Tufts University, Medford MA

Investigators

Abstract

This is the first year funding of a three year continuing award. The project is devoted to the study of relational structures in the context of machine learning and reasoning. A lot of progress has been made in these areas in recent years, but much of this work ignores structure in examples and representations. Relational representations are natural for many application areas, e.g. molecular problems in bioinformatics, or sentence structure in natural language processing (NLP). The PI believes that further progress can be made by considering relational structures and techniques explicitly in such contexts. A large part of this project is concerned with algorithms based on first order Horn expressions, where reasoning problems have long been studied, and learning within inductive logic programming . Recent results suggest that some learning problems are feasible if the learner can ask questions.
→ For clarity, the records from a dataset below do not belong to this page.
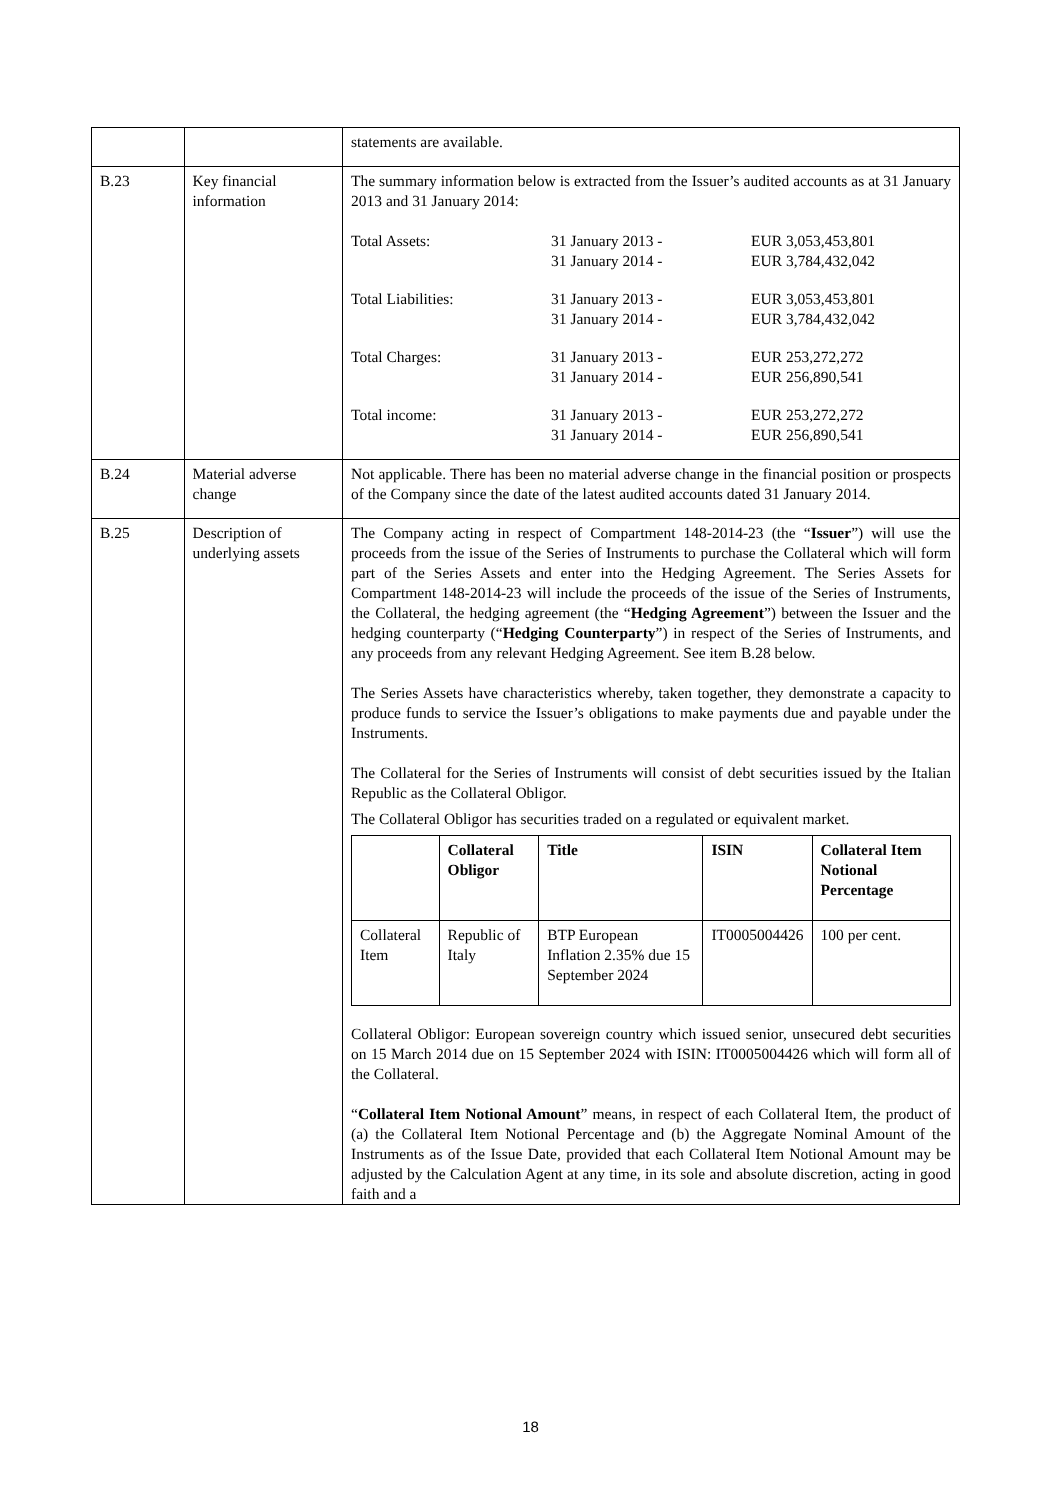| | | statements are available. |
| B.23 | Key financial information | The summary information below is extracted from the Issuer’s audited accounts as at 31 January 2013 and 31 January 2014: Total Assets: 31 January 2013 - 31 January 2014 - EUR 3,053,453,801 EUR 3,784,432,042 Total Liabilities: 31 January 2013 - 31 January 2014 - EUR 3,053,453,801 EUR 3,784,432,042 Total Charges: 31 January 2013 - 31 January 2014 - EUR 253,272,272 EUR 256,890,541 Total income: 31 January 2013 - 31 January 2014 - EUR 253,272,272 EUR 256,890,541 |
| B.24 | Material adverse change | Not applicable. There has been no material adverse change in the financial position or prospects of the Company since the date of the latest audited accounts dated 31 January 2014. |
| B.25 | Description of underlying assets | The Company acting in respect of Compartment 148-2014-23 (the “ Issuer ”) will use the proceeds from the issue of the Series of Instruments to purchase the Collateral which will form part of the Series Assets and enter into the Hedging Agreement. The Series Assets for Compartment 148-2014-23 will include the proceeds of the issue of the Series of Instruments, the Collateral, the hedging agreement (the “ Hedging Agreement ”) between the Issuer and the hedging counterparty (“ Hedging Counterparty ”) in respect of the Series of Instruments, and any proceeds from any relevant Hedging Agreement. See item B.28 below. The Series Assets have characteristics whereby, taken together, they demonstrate a capacity to produce funds to service the Issuer’s obligations to make payments due and payable under the Instruments. The Collateral for the Series of Instruments will consist of debt securities issued by the Italian Republic as the Collateral Obligor. The Collateral Obligor has securities traded on a regulated or equivalent market. / / Collateral Obligor / Title / ISIN / Collateral Item Notional Percentage / / --- / --- / --- / --- / --- / / Collateral Item / Republic of Italy / BTP European Inflation 2.35% due 15 September 2024 / IT0005004426 / 100 per cent. / Collateral Obligor: European sovereign country which issued senior, unsecured debt securities on 15 March 2014 due on 15 September 2024 with ISIN: IT0005004426 which will form all of the Collateral. “ Collateral Item Notional Amount ” means, in respect of each Collateral Item, the product of (a) the Collateral Item Notional Percentage and (b) the Aggregate Nominal Amount of the Instruments as of the Issue Date, provided that each Collateral Item Notional Amount may be adjusted by the Calculation Agent at any time, in its sole and absolute discretion, acting in good faith and a |
18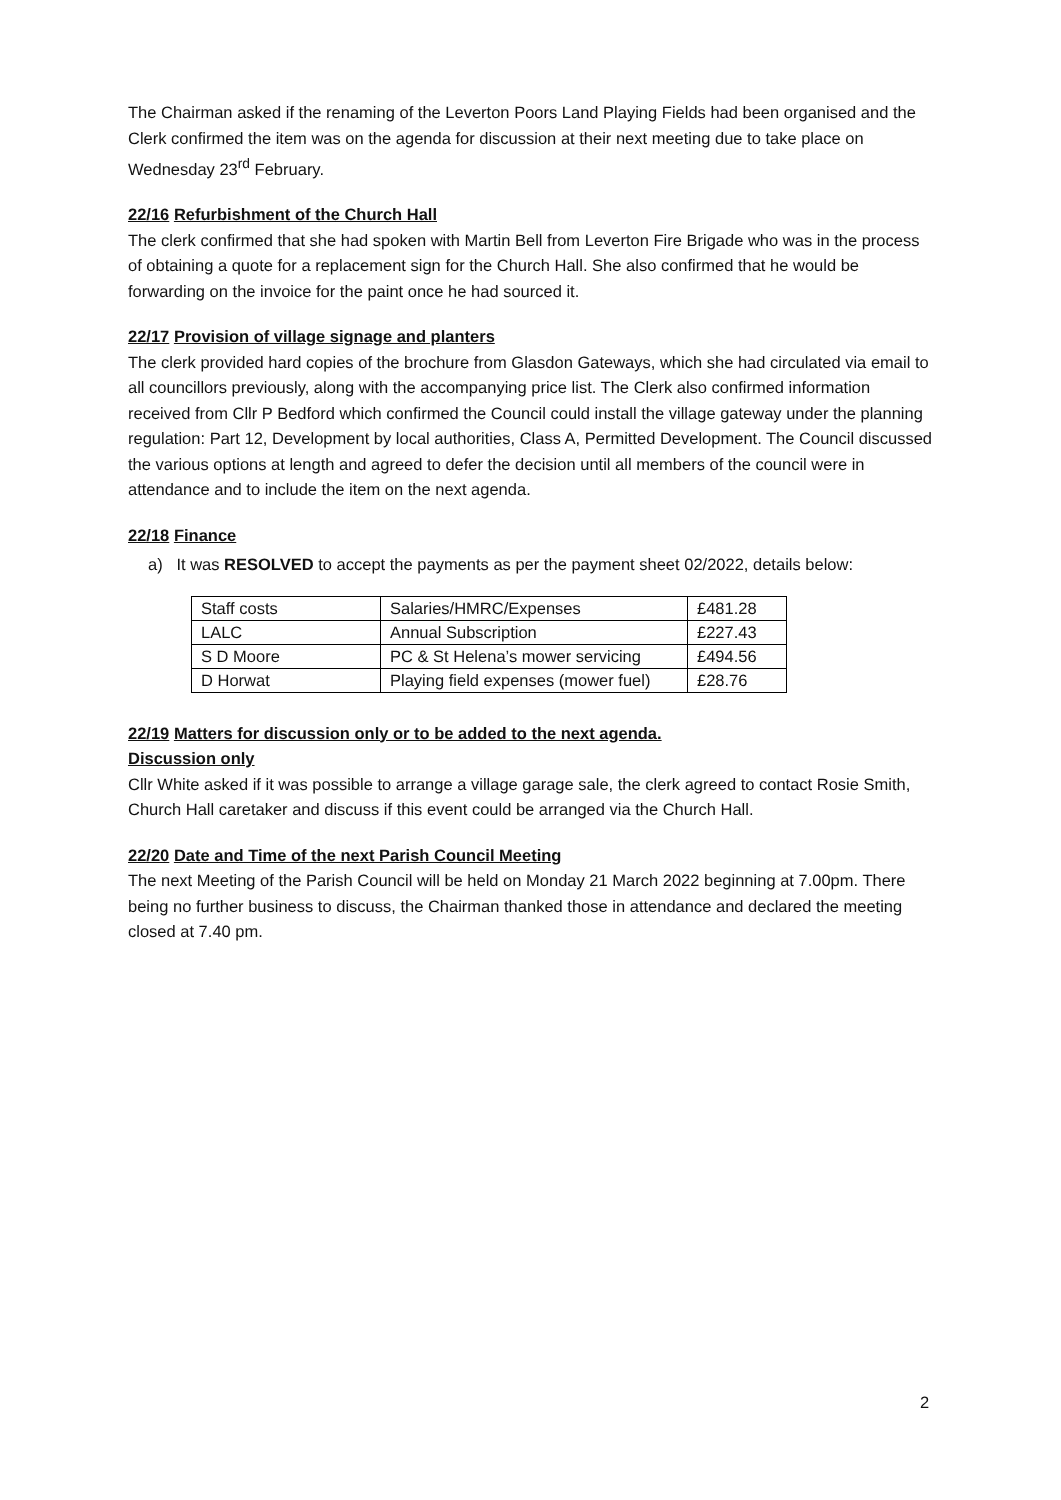The Chairman asked if the renaming of the Leverton Poors Land Playing Fields had been organised and the Clerk confirmed the item was on the agenda for discussion at their next meeting due to take place on Wednesday 23<sup>rd</sup> February.
22/16 Refurbishment of the Church Hall
The clerk confirmed that she had spoken with Martin Bell from Leverton Fire Brigade who was in the process of obtaining a quote for a replacement sign for the Church Hall. She also confirmed that he would be forwarding on the invoice for the paint once he had sourced it.
22/17 Provision of village signage and planters
The clerk provided hard copies of the brochure from Glasdon Gateways, which she had circulated via email to all councillors previously, along with the accompanying price list. The Clerk also confirmed information received from Cllr P Bedford which confirmed the Council could install the village gateway under the planning regulation: Part 12, Development by local authorities, Class A, Permitted Development. The Council discussed the various options at length and agreed to defer the decision until all members of the council were in attendance and to include the item on the next agenda.
22/18 Finance
a) It was RESOLVED to accept the payments as per the payment sheet 02/2022, details below:
| Staff costs | Salaries/HMRC/Expenses | £481.28 |
| LALC | Annual Subscription | £227.43 |
| S D Moore | PC & St Helena’s mower servicing | £494.56 |
| D Horwat | Playing field expenses (mower fuel) | £28.76 |
22/19 Matters for discussion only or to be added to the next agenda.
Discussion only
Cllr White asked if it was possible to arrange a village garage sale, the clerk agreed to contact Rosie Smith, Church Hall caretaker and discuss if this event could be arranged via the Church Hall.
22/20 Date and Time of the next Parish Council Meeting
The next Meeting of the Parish Council will be held on Monday 21 March 2022 beginning at 7.00pm. There being no further business to discuss, the Chairman thanked those in attendance and declared the meeting closed at 7.40 pm.
2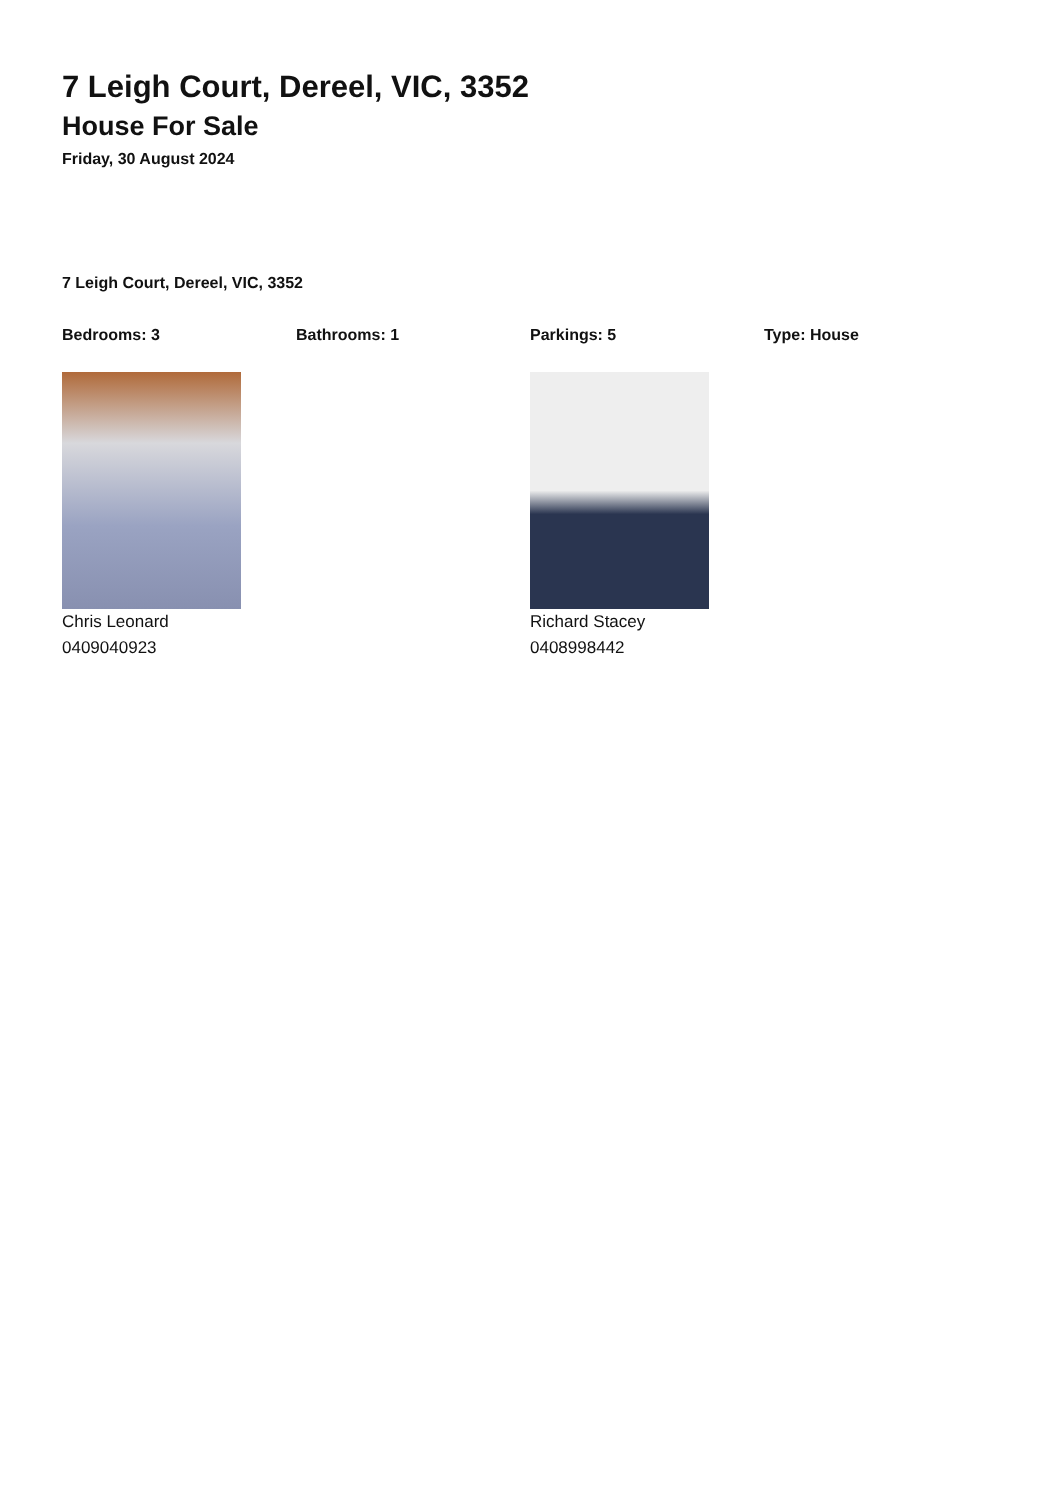7 Leigh Court, Dereel, VIC, 3352
House For Sale
Friday, 30 August 2024
7 Leigh Court, Dereel, VIC, 3352
Bedrooms: 3 Bathrooms: 1 Parkings: 5 Type: House
Chris Leonard
0409040923
Richard Stacey
0408998442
This project will extend that work in an attempt to identify more learnable classes, the associated complexity of the problems, and the limits of the approach. The PI will continue work on the LogAn-H system, so that algorithmic ideas developed can also feed directly into heuristics for learning from examples. The PI will also explore alternative representations and reasoning mechanisms for relational structures, and their effect on learnability. This includes both the use of linear threshold elements (perceptrons) to embed relational structures, and the logic-based approach of reasoning with models. While most of the work is concerned with theoretical foundations, applications in NLP and bioinformatics will be explored. All these directions are part of an effort to develop foundations for systems that learn their knowledge and use it for reasoning.